A recent study by ELVTR, an online learning platform, has revealed concerning vulnerabilities among UK workers during their summer vacations. The study of 2,300 people, revealed that 64% of workers keep working during their vacations. According to the study, 1 in 4 workers reported being asked by their employers to check their emails while on vacation, perpetuating risky behavior.

These actions can have severe consequences for both employees and their employers, as emphasized by cybersecurity expert Nazar Tymoshyk, CEO of UnderDefense. Engaging in remote work through personal laptops and connecting to hotel Wi-Fi networks exposes workers and businesses to significant security risks, including data breaches, identity theft, financial losses, and reputational damage.

Tymoshyk highlights two major security risks: rogue access points and website spoofing.
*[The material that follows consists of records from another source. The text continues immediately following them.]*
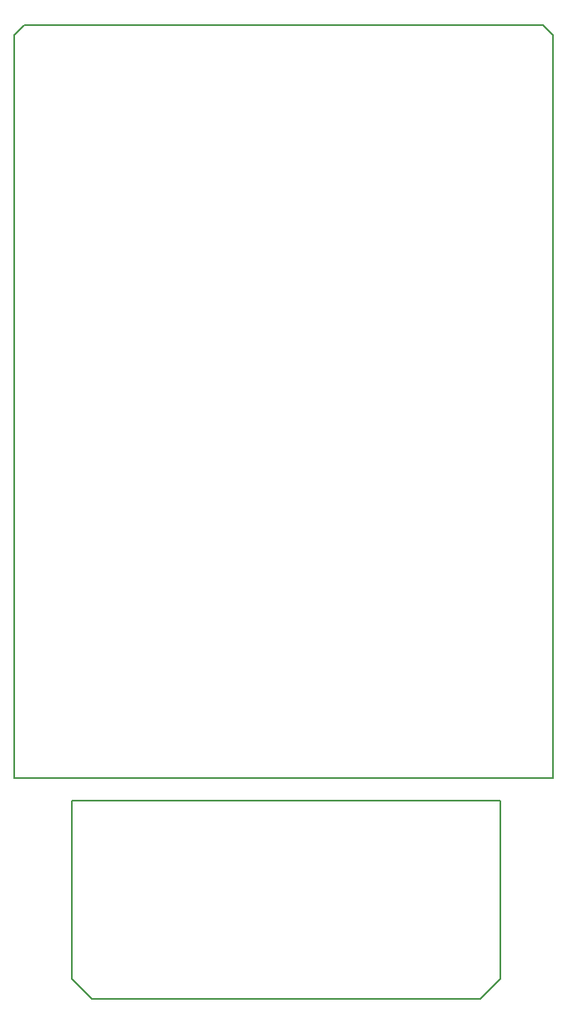
<source format=gbr>
G04 #@! TF.GenerationSoftware,KiCad,Pcbnew,(5.0.0-3-g5ebb6b6)*
G04 #@! TF.CreationDate,2018-11-16T00:35:09+00:00*
G04 #@! TF.ProjectId,555PWMTremolo,35353550574D5472656D6F6C6F2E6B69,rev?*
G04 #@! TF.SameCoordinates,Original*
G04 #@! TF.FileFunction,Profile,NP*
%FSLAX46Y46*%
G04 Gerber Fmt 4.6, Leading zero omitted, Abs format (unit mm)*
G04 Created by KiCad (PCBNEW (5.0.0-3-g5ebb6b6)) date Friday, 16 November 2018 at 00:35:09*
%MOMM*%
%LPD*%
G01*
G04 APERTURE LIST*
%ADD10C,0.200000*%
G04 APERTURE END LIST*
D10*
X53340000Y-72390000D02*
X54356000Y-71374000D01*
X107950000Y-72390000D02*
X106934000Y-71374000D01*
X61214000Y-169926000D02*
X59182000Y-167894000D01*
X61214000Y-169926000D02*
X100584000Y-169926000D01*
X102616000Y-167894000D02*
X100584000Y-169926000D01*
X102616000Y-167894000D02*
X102616000Y-149860000D01*
X59182000Y-149860000D02*
X59182000Y-167894000D01*
X53340000Y-147574000D02*
X107950000Y-147574000D01*
X59182000Y-149860000D02*
X102616000Y-149860000D01*
X107950000Y-72390000D02*
X107950000Y-147574000D01*
X53340000Y-72390000D02*
X53340000Y-147574000D01*
X54356000Y-71374000D02*
X106934000Y-71374000D01*
M02*

</source>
Rogue access points are fake Wi-Fi networks set up by attackers in public places like hotels, resembling legitimate ones. When users connect to these rogue networks, cybercriminals can intercept internet traffic, potentially gaining access to sensitive data. Website spoofing involves cybercriminals redirecting users to fake websites that closely resemble legitimate ones, leading to phishing attacks and compromised accounts.
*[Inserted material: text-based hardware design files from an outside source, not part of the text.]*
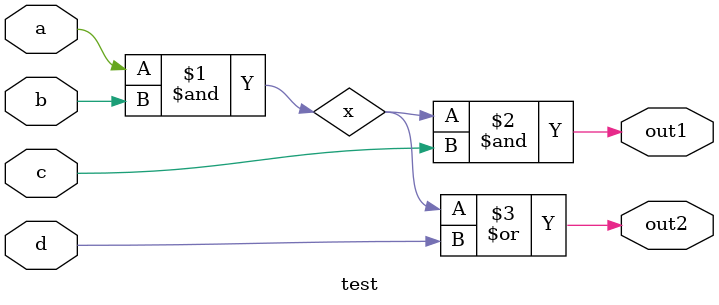
<source format=v>

module test(a, b, c, d, out1, out2);
	input a, b, c, d;
	output out1, out2;
	wire x;
	assign x=a&b;
	assign out1=x&c;
	assign out2=x|d;

endmodule
</source>
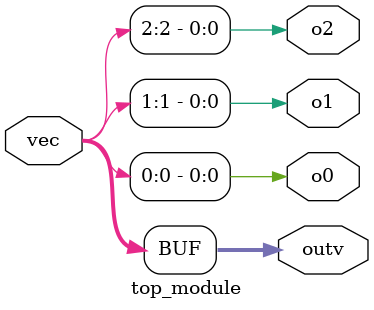
<source format=v>
module top_module ( 
    input [2:0] vec,
    output [2:0] outv,
    output o0, o1, o2
);
    assign outv = vec;
    assign o0 = vec[0];
    assign o1 = vec[1];
    assign o2 = vec[2];
endmodule
</source>
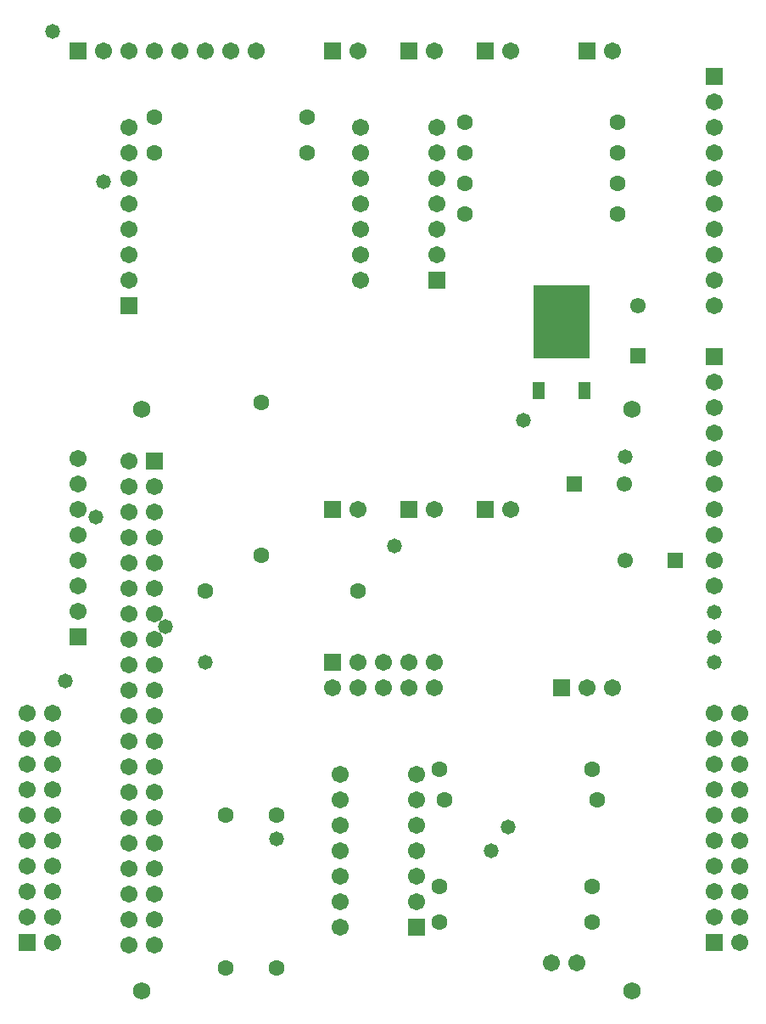
<source format=gts>
G04 Layer_Color=8388736*
%FSLAX44Y44*%
%MOMM*%
G71*
G01*
G75*
%ADD27R,1.2032X1.8032*%
%ADD28R,5.7032X7.3032*%
%ADD29C,1.7032*%
%ADD30R,1.7032X1.7032*%
%ADD31R,1.5532X1.5532*%
%ADD32C,1.5532*%
%ADD33R,1.5532X1.5532*%
%ADD34R,1.7032X1.7032*%
%ADD35C,1.7272*%
%ADD36C,1.6032*%
%ADD37C,1.4732*%
D27*
X1165850Y1184950D02*
D03*
X1120150D02*
D03*
D28*
X1143000Y1253450D02*
D03*
D29*
X1158240Y614680D02*
D03*
X1132840D02*
D03*
X1168400Y889000D02*
D03*
X1193800D02*
D03*
X1295400Y1270000D02*
D03*
Y1295400D02*
D03*
Y1320800D02*
D03*
Y1346200D02*
D03*
Y1371600D02*
D03*
Y1397000D02*
D03*
Y1422400D02*
D03*
Y1447800D02*
D03*
Y1473200D02*
D03*
Y990600D02*
D03*
Y1016000D02*
D03*
Y1041400D02*
D03*
Y1066800D02*
D03*
Y1092200D02*
D03*
Y1117600D02*
D03*
Y1143000D02*
D03*
Y1168400D02*
D03*
Y1193800D02*
D03*
X711200Y632460D02*
D03*
X736600D02*
D03*
X711200Y657860D02*
D03*
X736600D02*
D03*
X711200Y683260D02*
D03*
X736600D02*
D03*
X711200Y708660D02*
D03*
X736600D02*
D03*
X711200Y734060D02*
D03*
X736600D02*
D03*
X711200Y759460D02*
D03*
X736600D02*
D03*
X711200Y784860D02*
D03*
X736600D02*
D03*
X711200Y810260D02*
D03*
X736600D02*
D03*
X711200Y835660D02*
D03*
X736600D02*
D03*
X711200Y861060D02*
D03*
X736600D02*
D03*
X711200Y886460D02*
D03*
X736600D02*
D03*
X711200Y911860D02*
D03*
X736600D02*
D03*
X711200Y937260D02*
D03*
X736600D02*
D03*
X711200Y962660D02*
D03*
X736600D02*
D03*
X711200Y988060D02*
D03*
X736600D02*
D03*
X711200Y1013460D02*
D03*
X736600D02*
D03*
X711200Y1038860D02*
D03*
X736600D02*
D03*
X711200Y1064260D02*
D03*
X736600D02*
D03*
X711200Y1089660D02*
D03*
X736600D02*
D03*
X711200Y1115060D02*
D03*
X635000Y635000D02*
D03*
X609600Y660400D02*
D03*
X635000D02*
D03*
X609600Y685800D02*
D03*
X635000D02*
D03*
X609600Y711200D02*
D03*
X635000D02*
D03*
X609600Y736600D02*
D03*
X635000D02*
D03*
X609600Y762000D02*
D03*
X635000D02*
D03*
X609600Y787400D02*
D03*
X635000D02*
D03*
X609600Y812800D02*
D03*
X635000D02*
D03*
X609600Y838200D02*
D03*
X635000D02*
D03*
X609600Y863600D02*
D03*
X635000D02*
D03*
X1320800Y635000D02*
D03*
X1295400Y660400D02*
D03*
X1320800D02*
D03*
X1295400Y685800D02*
D03*
X1320800D02*
D03*
X1295400Y711200D02*
D03*
X1320800D02*
D03*
X1295400Y736600D02*
D03*
X1320800D02*
D03*
X1295400Y762000D02*
D03*
X1320800D02*
D03*
X1295400Y787400D02*
D03*
X1320800D02*
D03*
X1295400Y812800D02*
D03*
X1320800D02*
D03*
X1295400Y838200D02*
D03*
X1320800D02*
D03*
X1295400Y863600D02*
D03*
X1320800D02*
D03*
X685800Y1524000D02*
D03*
X711200D02*
D03*
X736600D02*
D03*
X762000D02*
D03*
X787400D02*
D03*
X812800D02*
D03*
X838200D02*
D03*
X711200Y1295400D02*
D03*
Y1320800D02*
D03*
Y1346200D02*
D03*
Y1371600D02*
D03*
Y1397000D02*
D03*
Y1422400D02*
D03*
Y1447800D02*
D03*
X660400Y965200D02*
D03*
Y990600D02*
D03*
Y1016000D02*
D03*
Y1041400D02*
D03*
Y1066800D02*
D03*
Y1092200D02*
D03*
Y1117600D02*
D03*
X1193800Y1524000D02*
D03*
X1016000D02*
D03*
X939800D02*
D03*
X1092200D02*
D03*
Y1066800D02*
D03*
X939800D02*
D03*
X1016000D02*
D03*
Y889000D02*
D03*
Y914400D02*
D03*
X990600Y889000D02*
D03*
Y914400D02*
D03*
X965200Y889000D02*
D03*
Y914400D02*
D03*
X939800Y889000D02*
D03*
Y914400D02*
D03*
X914400Y889000D02*
D03*
X942340Y1447800D02*
D03*
Y1422400D02*
D03*
Y1397000D02*
D03*
Y1371600D02*
D03*
Y1346200D02*
D03*
Y1320800D02*
D03*
Y1295400D02*
D03*
X1018540Y1447800D02*
D03*
Y1422400D02*
D03*
Y1397000D02*
D03*
Y1371600D02*
D03*
Y1346200D02*
D03*
Y1320800D02*
D03*
X922020Y802640D02*
D03*
Y777240D02*
D03*
Y751840D02*
D03*
Y726440D02*
D03*
Y701040D02*
D03*
Y675640D02*
D03*
Y650240D02*
D03*
X998220Y802640D02*
D03*
Y777240D02*
D03*
Y751840D02*
D03*
Y726440D02*
D03*
Y701040D02*
D03*
Y675640D02*
D03*
D30*
X1143000Y889000D02*
D03*
X660400Y1524000D02*
D03*
X1168400D02*
D03*
X990600D02*
D03*
X914400D02*
D03*
X1066800D02*
D03*
Y1066800D02*
D03*
X914400D02*
D03*
X990600D02*
D03*
X914400Y914400D02*
D03*
X1018540Y1295400D02*
D03*
X998220Y650240D02*
D03*
D31*
X1256900Y1016000D02*
D03*
X1156100Y1092200D02*
D03*
D32*
X1206900Y1016000D02*
D03*
X1206100Y1092200D02*
D03*
X1219200Y1269600D02*
D03*
D33*
Y1219600D02*
D03*
D34*
X1295400Y1498600D02*
D03*
Y1219200D02*
D03*
X736600Y1115060D02*
D03*
X609600Y635000D02*
D03*
X1295400D02*
D03*
X711200Y1270000D02*
D03*
X660400Y939800D02*
D03*
D35*
X723900Y1166300D02*
D03*
X1213900Y586300D02*
D03*
X723900D02*
D03*
X1213900Y1166300D02*
D03*
D36*
X1021080Y690880D02*
D03*
X1173480D02*
D03*
Y655320D02*
D03*
X1021080D02*
D03*
X1026160Y777240D02*
D03*
X1178560D02*
D03*
X1173480Y807720D02*
D03*
X1021080D02*
D03*
X807720Y609600D02*
D03*
Y762000D02*
D03*
X858520Y609600D02*
D03*
Y762000D02*
D03*
X939800Y985520D02*
D03*
X787400D02*
D03*
X843280Y1021080D02*
D03*
Y1173480D02*
D03*
X1046480Y1391920D02*
D03*
X1198880D02*
D03*
X1046480Y1361440D02*
D03*
X1198880D02*
D03*
X1046480Y1422400D02*
D03*
X1198880D02*
D03*
X736600Y1457960D02*
D03*
X889000D02*
D03*
X736600Y1422400D02*
D03*
X889000D02*
D03*
X1198880Y1452880D02*
D03*
X1046480D02*
D03*
D37*
X685800Y1392936D02*
D03*
X1104900Y1155700D02*
D03*
X647700Y895350D02*
D03*
X787400Y914400D02*
D03*
X635000Y1543050D02*
D03*
X1206500Y1118870D02*
D03*
X1295400Y914400D02*
D03*
Y939800D02*
D03*
Y963930D02*
D03*
X678688Y1058926D02*
D03*
X1072896Y726440D02*
D03*
X976630Y1029970D02*
D03*
X747776Y949960D02*
D03*
X858520Y738124D02*
D03*
X1090000Y750000D02*
D03*
M02*

</source>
The potential consequences are severe for both workers and employers. Workers risk exposing personal and corporate data, leading to identity theft and financial losses. For employers, the stakes include the theft of sensitive data, business disruptions, and reputational damage.

Tymoshyk emphasizes the importance of mitigating risks while working and traveling: “Using a reputable Virtual Private Network (VPN) to encrypt internet traffic, enabling Two-Factor Authentication (2FA), and keeping all software up to date are crucial steps in protecting sensitive data and minimizing potential cybersecurity threats.”
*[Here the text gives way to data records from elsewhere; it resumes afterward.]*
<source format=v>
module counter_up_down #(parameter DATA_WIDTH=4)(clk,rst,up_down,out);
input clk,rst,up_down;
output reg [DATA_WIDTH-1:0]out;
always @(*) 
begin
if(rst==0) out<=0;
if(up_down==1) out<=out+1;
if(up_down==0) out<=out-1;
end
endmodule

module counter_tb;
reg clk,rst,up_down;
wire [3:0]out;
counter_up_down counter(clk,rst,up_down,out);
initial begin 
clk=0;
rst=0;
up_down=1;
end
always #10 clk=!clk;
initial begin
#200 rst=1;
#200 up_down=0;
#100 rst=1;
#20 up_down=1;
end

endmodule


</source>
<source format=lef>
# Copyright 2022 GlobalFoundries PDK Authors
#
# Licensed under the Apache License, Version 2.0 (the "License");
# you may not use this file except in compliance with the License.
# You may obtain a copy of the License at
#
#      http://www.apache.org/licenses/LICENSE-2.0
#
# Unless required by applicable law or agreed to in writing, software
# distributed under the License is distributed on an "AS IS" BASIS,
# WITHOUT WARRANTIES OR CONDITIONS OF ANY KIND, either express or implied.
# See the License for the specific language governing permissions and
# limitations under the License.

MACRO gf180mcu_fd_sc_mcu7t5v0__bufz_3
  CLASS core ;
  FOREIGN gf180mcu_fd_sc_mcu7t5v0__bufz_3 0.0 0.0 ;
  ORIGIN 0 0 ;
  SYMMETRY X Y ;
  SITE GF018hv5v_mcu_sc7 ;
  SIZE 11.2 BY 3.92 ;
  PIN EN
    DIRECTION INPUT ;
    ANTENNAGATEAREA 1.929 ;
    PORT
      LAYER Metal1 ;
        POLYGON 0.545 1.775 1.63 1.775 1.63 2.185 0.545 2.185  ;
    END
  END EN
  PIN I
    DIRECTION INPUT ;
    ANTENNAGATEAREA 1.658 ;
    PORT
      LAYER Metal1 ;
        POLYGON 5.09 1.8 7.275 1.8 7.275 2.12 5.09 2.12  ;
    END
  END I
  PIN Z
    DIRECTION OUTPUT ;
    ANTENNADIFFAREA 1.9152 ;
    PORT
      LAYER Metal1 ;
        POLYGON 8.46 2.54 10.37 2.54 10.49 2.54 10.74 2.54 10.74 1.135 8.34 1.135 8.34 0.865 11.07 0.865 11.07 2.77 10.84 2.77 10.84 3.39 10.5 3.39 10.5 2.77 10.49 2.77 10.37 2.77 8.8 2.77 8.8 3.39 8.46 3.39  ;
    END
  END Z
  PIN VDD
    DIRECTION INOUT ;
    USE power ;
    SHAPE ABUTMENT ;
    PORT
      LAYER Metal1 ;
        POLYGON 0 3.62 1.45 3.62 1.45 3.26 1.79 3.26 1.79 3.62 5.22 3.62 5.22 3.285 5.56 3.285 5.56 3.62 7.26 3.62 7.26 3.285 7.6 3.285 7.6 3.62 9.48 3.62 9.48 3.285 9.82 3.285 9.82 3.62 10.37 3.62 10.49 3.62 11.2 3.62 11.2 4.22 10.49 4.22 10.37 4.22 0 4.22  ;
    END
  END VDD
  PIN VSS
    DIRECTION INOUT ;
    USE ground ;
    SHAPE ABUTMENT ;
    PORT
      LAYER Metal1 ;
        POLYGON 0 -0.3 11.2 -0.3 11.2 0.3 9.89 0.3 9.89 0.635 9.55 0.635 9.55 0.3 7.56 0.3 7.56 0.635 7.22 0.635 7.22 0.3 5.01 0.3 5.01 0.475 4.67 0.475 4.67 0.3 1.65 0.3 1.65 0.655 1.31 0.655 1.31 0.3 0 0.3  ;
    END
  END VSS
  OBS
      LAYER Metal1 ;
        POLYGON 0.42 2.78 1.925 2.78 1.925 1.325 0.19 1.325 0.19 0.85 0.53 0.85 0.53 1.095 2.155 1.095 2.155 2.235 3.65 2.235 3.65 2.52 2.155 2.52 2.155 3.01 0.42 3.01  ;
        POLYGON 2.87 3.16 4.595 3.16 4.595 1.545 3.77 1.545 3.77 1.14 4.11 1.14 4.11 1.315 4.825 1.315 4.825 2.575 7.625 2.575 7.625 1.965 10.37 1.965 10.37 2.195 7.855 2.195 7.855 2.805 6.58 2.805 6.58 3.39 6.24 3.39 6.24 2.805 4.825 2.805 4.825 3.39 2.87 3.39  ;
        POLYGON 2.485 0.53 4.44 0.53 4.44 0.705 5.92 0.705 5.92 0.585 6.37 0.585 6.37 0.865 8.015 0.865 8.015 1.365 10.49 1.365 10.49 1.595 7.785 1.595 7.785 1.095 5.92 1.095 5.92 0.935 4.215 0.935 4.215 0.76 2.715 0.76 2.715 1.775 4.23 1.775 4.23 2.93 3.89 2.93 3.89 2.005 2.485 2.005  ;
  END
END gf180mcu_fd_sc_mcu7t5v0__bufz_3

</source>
In case someone suspects they have used insecure Wi-Fi networks during their trip, Tymoshyk advises the following immediate actions: “Changing passwords for all important accounts, monitoring financial statements for suspicious transactions, performing a thorough scan of personal devices with reputable antivirus and antimalware software, enabling account notifications for unusual activities, and consulting with cybersecurity professionals or IT department for further guidance are vital to swiftly respond to potential breaches and safeguard against cyberattacks.”